• WORK REQUIRED:
Restate exactly, and only, the lines from the one with "middle pip: (120, 103)" through the end of the data, with both of those end lines kept. Drop any pictures.

• RECORDS SUPPLIED:
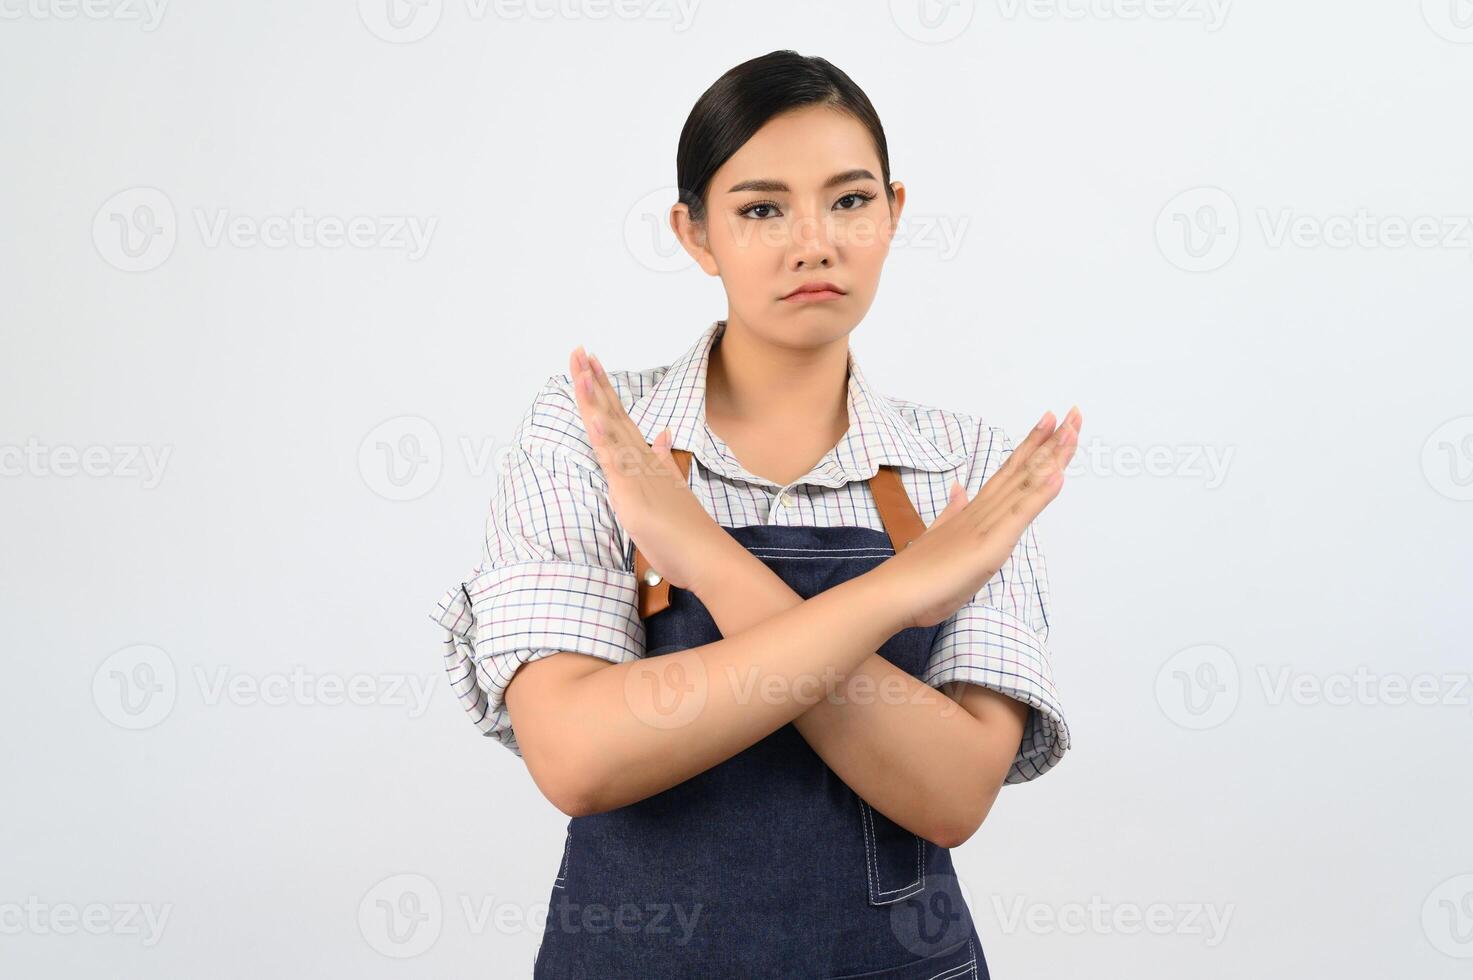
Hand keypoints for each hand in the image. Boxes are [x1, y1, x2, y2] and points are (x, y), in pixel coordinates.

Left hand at [567, 346, 733, 594]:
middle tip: (579, 350)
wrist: (707, 555)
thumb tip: (661, 436)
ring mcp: (638, 473)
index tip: (590, 365)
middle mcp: (641, 459)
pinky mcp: (634, 492)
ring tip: (581, 369)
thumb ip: (661, 462)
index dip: (603, 391)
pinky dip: (604, 437)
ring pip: (612, 429)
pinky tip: (594, 416)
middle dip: (593, 382)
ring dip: (595, 399)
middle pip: (612, 413)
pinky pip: (616, 460)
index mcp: (645, 460)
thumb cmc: (686, 531)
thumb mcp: (667, 490)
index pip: (619, 418)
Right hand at [882, 407, 1081, 629]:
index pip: (1009, 472)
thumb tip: (958, 490)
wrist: (896, 591)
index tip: (1050, 422)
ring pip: (1025, 483)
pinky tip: (1058, 474)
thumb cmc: (918, 574)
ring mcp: (988, 523)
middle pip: (1023, 469)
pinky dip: (1041, 493)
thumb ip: (951, 511)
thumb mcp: (940, 536)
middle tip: (1073, 413)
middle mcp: (983, 509)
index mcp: (974, 510)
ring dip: (1051, 457)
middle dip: (1050, 441)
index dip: (1031, 446)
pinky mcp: (992, 542)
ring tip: (1071, 429)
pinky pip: (1021, 514)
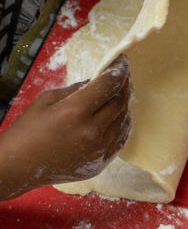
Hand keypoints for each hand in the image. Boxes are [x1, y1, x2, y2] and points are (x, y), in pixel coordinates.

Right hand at [0, 57, 130, 199]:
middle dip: (124, 86)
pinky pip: (121, 140)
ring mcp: (100, 149)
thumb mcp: (46, 100)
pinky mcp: (102, 162)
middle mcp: (92, 131)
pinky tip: (119, 116)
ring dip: (125, 105)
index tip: (122, 62)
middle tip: (123, 76)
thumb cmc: (27, 130)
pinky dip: (123, 125)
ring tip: (121, 94)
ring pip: (124, 121)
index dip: (118, 70)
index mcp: (75, 112)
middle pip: (120, 103)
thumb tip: (96, 82)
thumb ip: (75, 90)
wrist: (20, 166)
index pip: (107, 86)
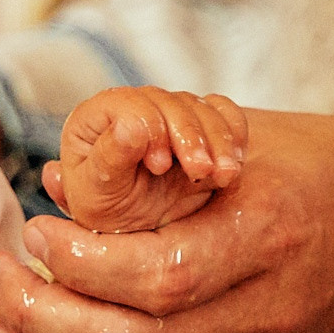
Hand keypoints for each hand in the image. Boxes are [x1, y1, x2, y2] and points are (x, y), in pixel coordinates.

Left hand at [49, 86, 246, 232]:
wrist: (134, 230)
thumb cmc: (104, 210)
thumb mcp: (98, 194)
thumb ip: (110, 157)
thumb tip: (128, 124)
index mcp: (98, 117)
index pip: (132, 104)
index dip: (149, 129)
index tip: (158, 165)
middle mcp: (134, 108)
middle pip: (171, 102)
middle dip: (191, 136)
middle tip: (200, 171)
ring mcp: (168, 113)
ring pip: (201, 107)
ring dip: (219, 141)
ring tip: (223, 176)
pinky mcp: (198, 124)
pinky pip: (225, 113)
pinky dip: (235, 136)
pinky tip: (232, 165)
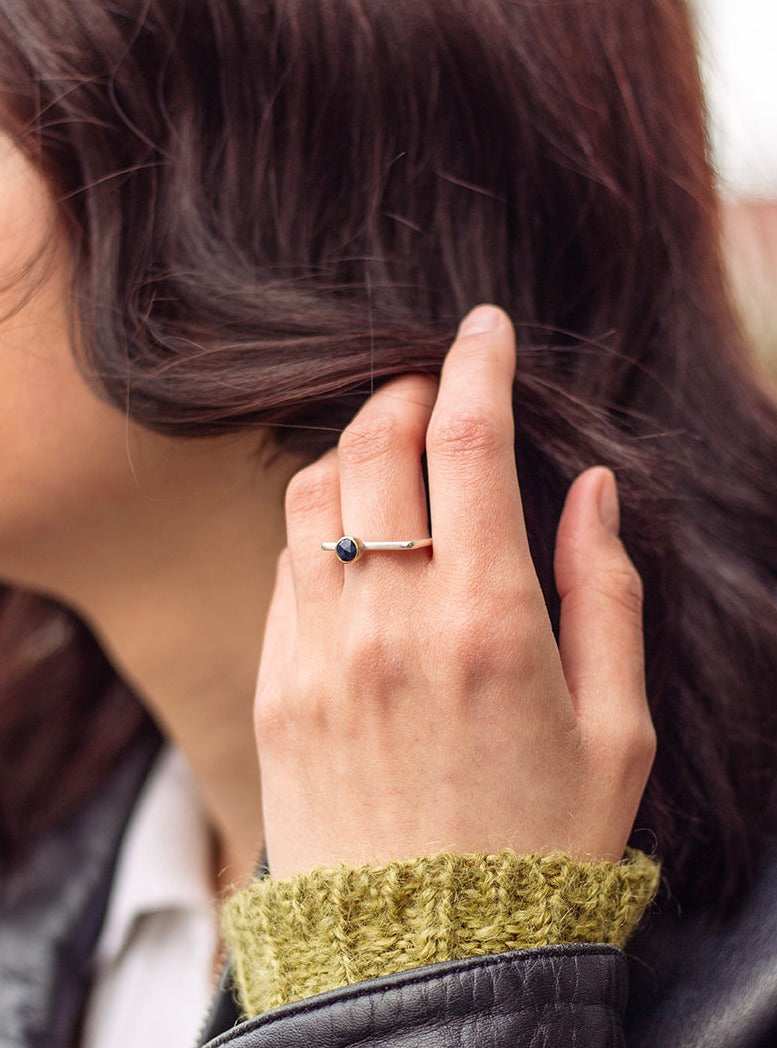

• TASK ANSWER:
middle pip: (120, 103)
thumb tip: (96, 82)
thumb ip: (75, 90)
wrist: (20, 166)
index pip: (107, 86)
Hand keypoints for each hand in the image. Boxes are [x1, y1, x2, y2] and points are (x, y), in pixel coordinates.

Left hand at [49, 86, 246, 232]:
wrist: (134, 230)
thumb cmc: (104, 210)
thumb mcp: (98, 194)
thumb ip: (110, 157)
thumb tip: (128, 124)
index mcp: (98, 117)
index pip: (132, 104)
index dip: (149, 129)
index tip: (158, 165)
middle mcp: (134, 108)
middle pip: (171, 102)
middle dip: (191, 136)
middle tip: (200, 171)
ring mcp: (168, 113)
ring pip: (201, 107)
ring dip: (219, 141)
ring tip: (223, 176)
pinky mcp: (198, 124)
pinky pip: (225, 113)
pinky dip: (235, 136)
pinky tip: (232, 165)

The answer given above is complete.